At the end, the Filipino American community and larger API were able to maintain their voice and keep their communities undivided in the process, while working with local grassroots leaders, community college students, Latino, and African American populations. The prevailing law that oversaw the process was constitutional law, specifically the Voter Rights Act of 1965, the local Filipino American and API communities were engaged and mobilized around a civil rights issue which staved off the issue of gerrymandering.
FIL-AM YOUNG LEADERS SUMMIT
KIT ZULUETA, ‘12
Convened in May 2014, the summit brought young leaders from across the U.S., together to empower, inspire and discuss solutions on how to advance Filipino American advocacies in similar communities across the nation. The Summit served as an invaluable opportunity to discuss pressing issues from members of the diaspora confront.
TEACH FOR THE PHILIPPINES
ANGELA CABELLON, ’12
MICHAEL VEA, ‘12
Teach for the Philippines is a for-purpose, non-stock, non-profit organization that works to provide all Filipino children with an inclusive, relevant, and excellent education. We enlist some of the country’s most promising young leaders to teach for two years in public schools throughout the Philippines. Michael and Angela help recruit Filipino Americans for the program, from the U.S.
BOOKS FOR THE BARRIOS
RYYN CHUA, ‘14
In summer of 2015, Green Mango Books with a collaboration with LA Synergy Lions Club sent books to Cebu and Sambuanga. Other cities are planned, specifically Tagaytay, once details set with One World Foundation to send books reliably and cost-effectively.
PH HIV PREVENTION
RYYN CHUA, ‘14
This project is in development and working in assisting two grants for funding HIV research and prevention programs. One is working in Manila and one in Quezon City. Co-factors that the grants are looking at are how social media and apps are affecting the rise in HIV, as well as sex trafficking and domestic violence. The grant in Manila will focus on gay men, second grant for Quezon City will include gay men, women, and transgender women. Grants will be submitted in May 2016 and June 2016 to private foundations. Announcements of grant awardees will be announced later in 2016.
RYYN CHUA, ‘14
Filipino American community organizations have a difficult time in funding their events. Events allow the Filipino community to unite, organize, and mobilize. Crowdfunding is a new tool for community organizations to raise funds for their events. Launched beta in September 2015, Sayya is currently working with all types of nonprofit organizations to fund their events.

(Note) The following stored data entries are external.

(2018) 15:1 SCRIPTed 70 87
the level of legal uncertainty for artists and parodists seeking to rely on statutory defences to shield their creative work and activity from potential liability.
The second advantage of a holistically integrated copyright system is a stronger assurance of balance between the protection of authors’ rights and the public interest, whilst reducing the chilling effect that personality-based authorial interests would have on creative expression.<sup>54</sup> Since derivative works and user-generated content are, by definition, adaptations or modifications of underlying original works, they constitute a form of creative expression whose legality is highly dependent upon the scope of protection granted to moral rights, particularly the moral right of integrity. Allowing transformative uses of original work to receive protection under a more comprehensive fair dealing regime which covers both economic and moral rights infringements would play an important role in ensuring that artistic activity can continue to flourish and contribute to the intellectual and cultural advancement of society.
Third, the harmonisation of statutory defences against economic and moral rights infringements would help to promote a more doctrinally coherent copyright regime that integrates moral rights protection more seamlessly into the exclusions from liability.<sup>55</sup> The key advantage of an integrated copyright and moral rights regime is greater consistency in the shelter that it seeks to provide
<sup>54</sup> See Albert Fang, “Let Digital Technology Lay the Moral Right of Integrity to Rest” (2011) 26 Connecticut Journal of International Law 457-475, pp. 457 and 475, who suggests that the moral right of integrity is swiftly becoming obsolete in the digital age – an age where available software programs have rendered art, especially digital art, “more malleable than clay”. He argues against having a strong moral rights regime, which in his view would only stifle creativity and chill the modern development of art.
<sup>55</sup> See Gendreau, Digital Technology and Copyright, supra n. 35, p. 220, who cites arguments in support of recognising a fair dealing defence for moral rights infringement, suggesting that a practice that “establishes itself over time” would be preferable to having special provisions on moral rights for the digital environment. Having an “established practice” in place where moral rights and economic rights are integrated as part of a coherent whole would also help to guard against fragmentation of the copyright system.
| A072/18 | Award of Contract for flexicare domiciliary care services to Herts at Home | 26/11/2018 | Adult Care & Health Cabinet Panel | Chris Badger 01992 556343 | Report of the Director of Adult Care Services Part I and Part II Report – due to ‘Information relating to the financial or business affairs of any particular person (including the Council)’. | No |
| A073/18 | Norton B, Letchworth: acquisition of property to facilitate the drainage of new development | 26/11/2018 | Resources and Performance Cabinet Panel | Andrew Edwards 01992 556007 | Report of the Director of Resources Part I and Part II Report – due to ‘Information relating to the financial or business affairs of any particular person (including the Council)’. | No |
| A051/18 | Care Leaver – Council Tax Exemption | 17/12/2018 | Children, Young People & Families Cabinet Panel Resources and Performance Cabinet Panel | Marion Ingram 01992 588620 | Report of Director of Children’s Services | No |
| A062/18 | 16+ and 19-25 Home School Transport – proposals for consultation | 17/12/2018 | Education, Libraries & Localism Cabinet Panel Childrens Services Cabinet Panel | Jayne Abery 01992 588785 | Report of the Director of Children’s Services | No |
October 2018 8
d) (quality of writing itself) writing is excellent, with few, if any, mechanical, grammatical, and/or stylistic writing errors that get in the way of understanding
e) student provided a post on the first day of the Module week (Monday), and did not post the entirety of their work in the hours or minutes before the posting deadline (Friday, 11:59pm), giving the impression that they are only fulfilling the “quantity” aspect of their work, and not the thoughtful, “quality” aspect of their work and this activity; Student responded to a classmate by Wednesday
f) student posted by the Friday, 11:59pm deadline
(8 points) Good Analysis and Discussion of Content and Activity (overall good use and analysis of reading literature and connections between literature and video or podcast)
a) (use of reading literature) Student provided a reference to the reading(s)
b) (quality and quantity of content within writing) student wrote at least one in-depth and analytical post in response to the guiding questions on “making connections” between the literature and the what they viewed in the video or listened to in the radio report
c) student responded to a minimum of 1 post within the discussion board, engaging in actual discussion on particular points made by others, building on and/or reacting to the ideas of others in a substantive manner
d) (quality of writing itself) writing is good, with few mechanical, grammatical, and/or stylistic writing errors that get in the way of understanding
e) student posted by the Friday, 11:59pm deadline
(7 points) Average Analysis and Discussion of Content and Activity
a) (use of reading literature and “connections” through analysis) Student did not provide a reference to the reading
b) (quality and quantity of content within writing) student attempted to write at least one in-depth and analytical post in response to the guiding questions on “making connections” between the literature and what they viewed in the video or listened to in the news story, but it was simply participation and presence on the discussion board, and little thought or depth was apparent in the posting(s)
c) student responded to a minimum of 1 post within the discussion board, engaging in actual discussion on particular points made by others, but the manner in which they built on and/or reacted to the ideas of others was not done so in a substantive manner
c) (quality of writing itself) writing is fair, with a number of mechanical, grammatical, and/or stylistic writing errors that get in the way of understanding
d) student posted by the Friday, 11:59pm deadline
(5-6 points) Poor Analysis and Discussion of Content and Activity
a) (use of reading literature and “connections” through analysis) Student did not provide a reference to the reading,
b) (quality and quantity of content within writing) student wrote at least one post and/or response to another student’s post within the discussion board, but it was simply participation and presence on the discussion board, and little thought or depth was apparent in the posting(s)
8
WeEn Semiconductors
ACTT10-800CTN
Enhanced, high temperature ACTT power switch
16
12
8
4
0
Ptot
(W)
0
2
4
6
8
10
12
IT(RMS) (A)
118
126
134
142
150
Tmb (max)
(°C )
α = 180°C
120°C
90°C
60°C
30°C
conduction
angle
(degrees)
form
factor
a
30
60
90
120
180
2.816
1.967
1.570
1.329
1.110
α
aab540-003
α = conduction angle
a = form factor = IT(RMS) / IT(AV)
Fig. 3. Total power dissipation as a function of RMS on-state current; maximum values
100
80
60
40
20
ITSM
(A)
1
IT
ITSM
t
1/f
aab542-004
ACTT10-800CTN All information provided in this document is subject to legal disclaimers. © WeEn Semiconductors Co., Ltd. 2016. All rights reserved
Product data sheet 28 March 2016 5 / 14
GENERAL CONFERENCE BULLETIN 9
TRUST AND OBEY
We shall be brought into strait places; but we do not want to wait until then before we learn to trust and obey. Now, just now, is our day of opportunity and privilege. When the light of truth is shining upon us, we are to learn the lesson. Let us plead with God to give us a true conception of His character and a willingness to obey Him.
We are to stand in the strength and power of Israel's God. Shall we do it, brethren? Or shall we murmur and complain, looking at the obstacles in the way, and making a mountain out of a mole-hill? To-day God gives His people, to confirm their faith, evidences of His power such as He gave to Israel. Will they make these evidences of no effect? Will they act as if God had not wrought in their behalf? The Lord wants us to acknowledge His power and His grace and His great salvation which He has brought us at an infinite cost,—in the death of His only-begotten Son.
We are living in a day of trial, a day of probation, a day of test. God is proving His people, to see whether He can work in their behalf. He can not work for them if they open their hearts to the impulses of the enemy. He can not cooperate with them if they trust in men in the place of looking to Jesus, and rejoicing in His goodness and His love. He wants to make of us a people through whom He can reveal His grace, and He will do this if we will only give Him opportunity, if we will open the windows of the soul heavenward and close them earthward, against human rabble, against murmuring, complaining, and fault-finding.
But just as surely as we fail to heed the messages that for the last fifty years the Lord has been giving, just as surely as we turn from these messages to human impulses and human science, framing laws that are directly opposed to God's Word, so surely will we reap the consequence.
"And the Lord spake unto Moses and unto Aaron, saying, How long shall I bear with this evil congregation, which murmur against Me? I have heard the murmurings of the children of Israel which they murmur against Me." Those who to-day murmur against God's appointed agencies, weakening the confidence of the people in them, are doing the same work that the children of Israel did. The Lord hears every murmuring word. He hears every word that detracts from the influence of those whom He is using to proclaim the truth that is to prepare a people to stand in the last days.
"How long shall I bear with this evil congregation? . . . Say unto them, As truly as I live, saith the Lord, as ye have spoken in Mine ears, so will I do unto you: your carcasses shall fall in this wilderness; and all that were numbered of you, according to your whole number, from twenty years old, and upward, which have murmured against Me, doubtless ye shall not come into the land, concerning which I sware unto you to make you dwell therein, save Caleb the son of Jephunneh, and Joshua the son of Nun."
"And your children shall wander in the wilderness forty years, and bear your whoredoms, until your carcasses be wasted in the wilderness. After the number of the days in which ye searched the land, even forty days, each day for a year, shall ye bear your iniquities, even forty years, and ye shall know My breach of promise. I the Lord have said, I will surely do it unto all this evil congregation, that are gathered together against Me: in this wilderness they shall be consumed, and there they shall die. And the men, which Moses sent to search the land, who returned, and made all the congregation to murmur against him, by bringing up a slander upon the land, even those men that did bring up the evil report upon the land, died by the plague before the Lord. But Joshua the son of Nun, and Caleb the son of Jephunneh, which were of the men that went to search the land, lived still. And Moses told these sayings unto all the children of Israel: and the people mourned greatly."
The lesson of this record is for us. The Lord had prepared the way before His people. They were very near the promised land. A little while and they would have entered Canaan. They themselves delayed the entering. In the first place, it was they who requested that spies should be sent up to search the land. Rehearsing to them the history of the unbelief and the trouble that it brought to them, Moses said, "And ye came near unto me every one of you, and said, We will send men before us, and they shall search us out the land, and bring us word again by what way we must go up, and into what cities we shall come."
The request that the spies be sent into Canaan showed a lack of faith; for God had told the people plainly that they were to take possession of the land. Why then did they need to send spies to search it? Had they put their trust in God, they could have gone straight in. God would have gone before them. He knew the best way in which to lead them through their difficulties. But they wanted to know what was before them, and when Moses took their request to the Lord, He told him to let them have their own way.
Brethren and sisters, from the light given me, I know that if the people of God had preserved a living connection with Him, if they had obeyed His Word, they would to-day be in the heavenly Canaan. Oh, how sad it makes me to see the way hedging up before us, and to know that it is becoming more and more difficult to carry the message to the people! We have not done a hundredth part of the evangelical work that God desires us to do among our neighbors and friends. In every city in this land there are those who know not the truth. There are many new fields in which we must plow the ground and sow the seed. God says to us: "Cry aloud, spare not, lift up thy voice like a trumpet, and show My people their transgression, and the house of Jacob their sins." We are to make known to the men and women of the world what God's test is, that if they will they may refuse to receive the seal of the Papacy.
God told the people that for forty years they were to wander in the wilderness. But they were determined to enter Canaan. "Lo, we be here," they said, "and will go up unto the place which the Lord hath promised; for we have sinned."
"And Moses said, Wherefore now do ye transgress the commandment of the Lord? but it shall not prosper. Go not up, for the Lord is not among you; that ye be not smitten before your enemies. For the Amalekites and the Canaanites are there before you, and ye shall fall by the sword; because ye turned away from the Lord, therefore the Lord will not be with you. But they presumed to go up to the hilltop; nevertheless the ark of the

YOUNG BUSINESS UNITED (YBU)
RYYN CHUA, ‘14
For the first time in 20 years, the Federation of the Philippine American Chamber of Commerce will be taking a select group of young Filipino Americans interested in exploring the opportunities in the high growth market of the Philippines through the 2016 Trade Mission. The Young Business United (YBU) program not only includes participating in the Philippine Business Conference in Manila, but also a cultural immersion tour in Palawan and a summit on how the next generation leaders helps the relationship between the Philippines and US. The YBU program calls upon 100 young leaders, entrepreneurs, social entrepreneurs, students, community builders and young government officials.